En 1970, ce qu’on va bientôt appeler la Blaxploitation n’existe pas encore. Les mouvements afro-américains ont cependant déjà marqué l’actualité aux États-Unis et commencent à influencer le cinéma. Ce film en est l’exacte illustration. Deux têtes d’affiche noir dans une sorte de buddy-movie avant l’heure et un sujet qui reviendra en boucle dans le genre : la lutte entre les blancs et les noirs mais, surtout, la lutte entre les bons et les mauvais blacks. C’est tout à fait le sujet de ce film qui, très clairement, cherche ses marques durant tout son exercice. On n’est pas encore dans le polar urbain mais le tournage dans Harlem annonce ce cinéma ancré dans la réalité. L’intrigue policière est légère pour vraiment passionner (on a franchement l’impression d’une intrigue prétexte, telle qu’on peut en trouver dans de nombreuses séries télé). Mais, surtout, le ton du film hésite entre le polar sérieux et le second degré, ce qui nuit globalement à l’ensemble.

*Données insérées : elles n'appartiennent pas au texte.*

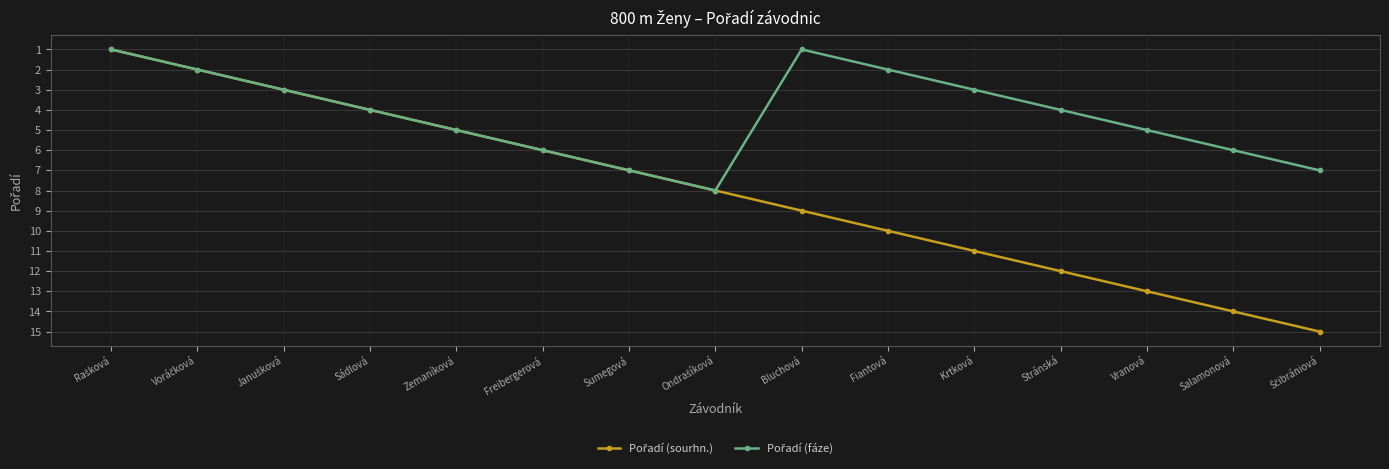

What is the total value across all series at Zemaníková?

10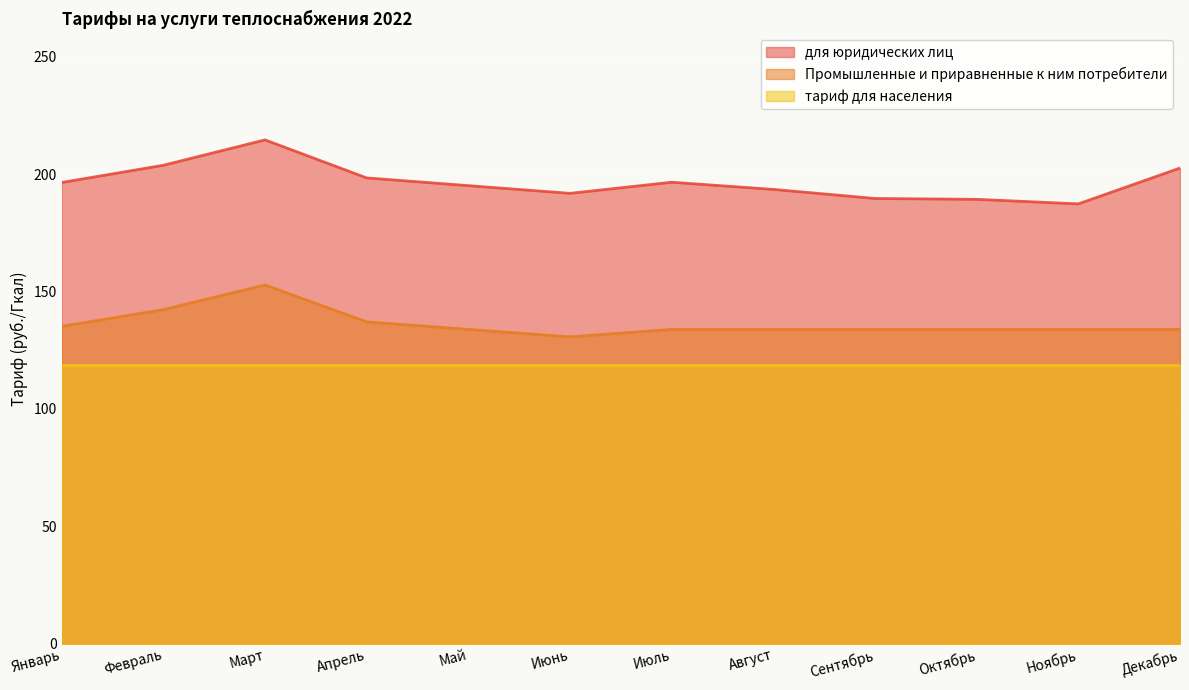

The для юридических лиц series shows 259.3 at Август. True or false?

False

Pour partie polar de série et pour partie parodie, le film rate sa cible car, et c’est dommage, il avait des choses à raconter. On prend le discours quand même mais on ne sait pas toujours si c’est du lard ou du cochon. La musique elle-même participe à ce brouillage. Dans les scènes d’action (qui sont assez peu nombreuses mais parfois rudement efficaces), une musique aux accents humoristiques vient se télescoper aux images. C’est exactement ce qui se passe lorsqu’une chouette course-poursuite en voitures est lancée au début du film. Ce n’est pas encore l’avènement de la soul musique dans ce type de films et le choix de la partition détonne et démine la tension de la séquence : dommage. À la fois plaisantins et flics à la gâchette facile, notre duo principal traverse lui aussi ce film avec une impression mitigée.
Le résultat n’est pas mauvais, mais très maladroit. De bonnes intentions côtoient des personnages ou des séquences décalés, et, surtout, le film ne va pas au bout de ses véritables intentions. Mais il a pour lui d’annoncer un certain cinéma encore en gestation qui ne sait pas encore tout à fait sur quel pied danser. Le genre qui envahira les écrans un an plus tard sera beaucoup plus premier degré, un peu fanfaron même, mais aussi plus percutant et violent. La découverte de ce film n’en est que plus intéressante pour comprendre comment la Blaxploitation a vu le jour.